RECORDS >>
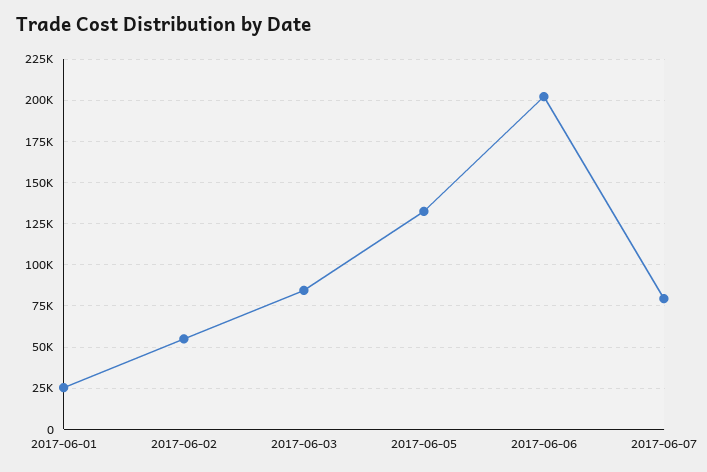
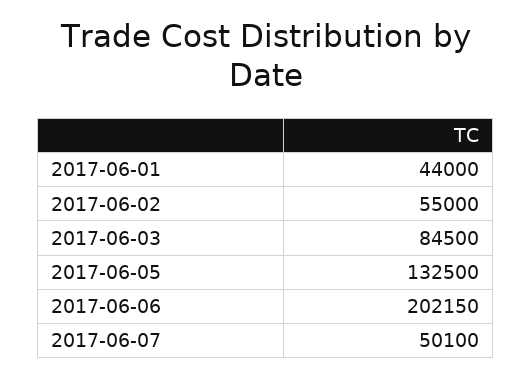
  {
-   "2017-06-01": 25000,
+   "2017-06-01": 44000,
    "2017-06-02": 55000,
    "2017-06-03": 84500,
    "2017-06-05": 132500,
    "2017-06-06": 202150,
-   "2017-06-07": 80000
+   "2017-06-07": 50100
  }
--
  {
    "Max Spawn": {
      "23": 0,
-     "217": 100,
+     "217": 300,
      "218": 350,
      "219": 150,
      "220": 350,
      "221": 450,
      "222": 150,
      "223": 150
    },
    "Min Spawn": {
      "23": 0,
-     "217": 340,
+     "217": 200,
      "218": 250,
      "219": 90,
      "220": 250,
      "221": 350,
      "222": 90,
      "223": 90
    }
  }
==
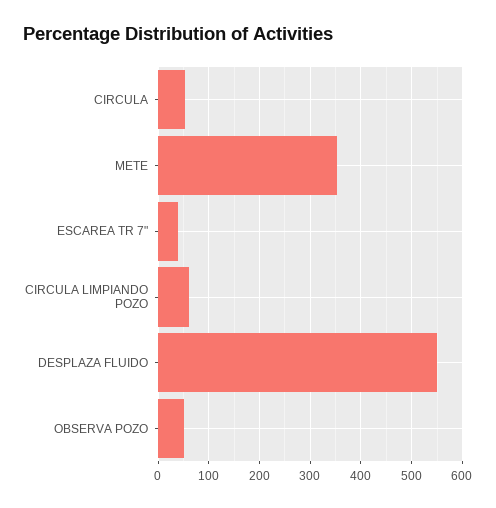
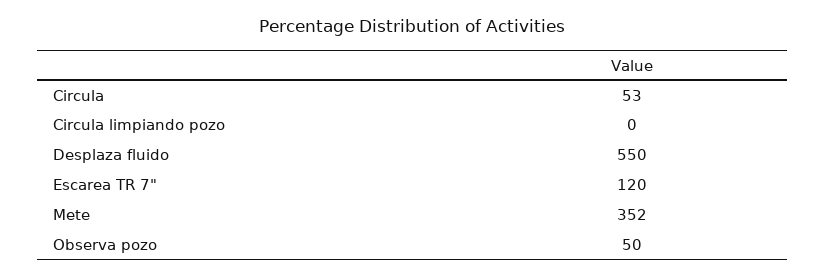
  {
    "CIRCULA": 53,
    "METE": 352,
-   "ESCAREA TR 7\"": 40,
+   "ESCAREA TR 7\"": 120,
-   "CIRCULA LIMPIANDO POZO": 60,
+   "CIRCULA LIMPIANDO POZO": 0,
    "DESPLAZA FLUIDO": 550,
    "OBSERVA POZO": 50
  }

WORK INSTRUCTION >> The answer must be every line from the records above that contains "LIMPIANDO".

ANSWER TO THIS PROBLEM >>
-   "CIRCULA LIMPIANDO POZO": 60,
+   "CIRCULA LIMPIANDO POZO": 0,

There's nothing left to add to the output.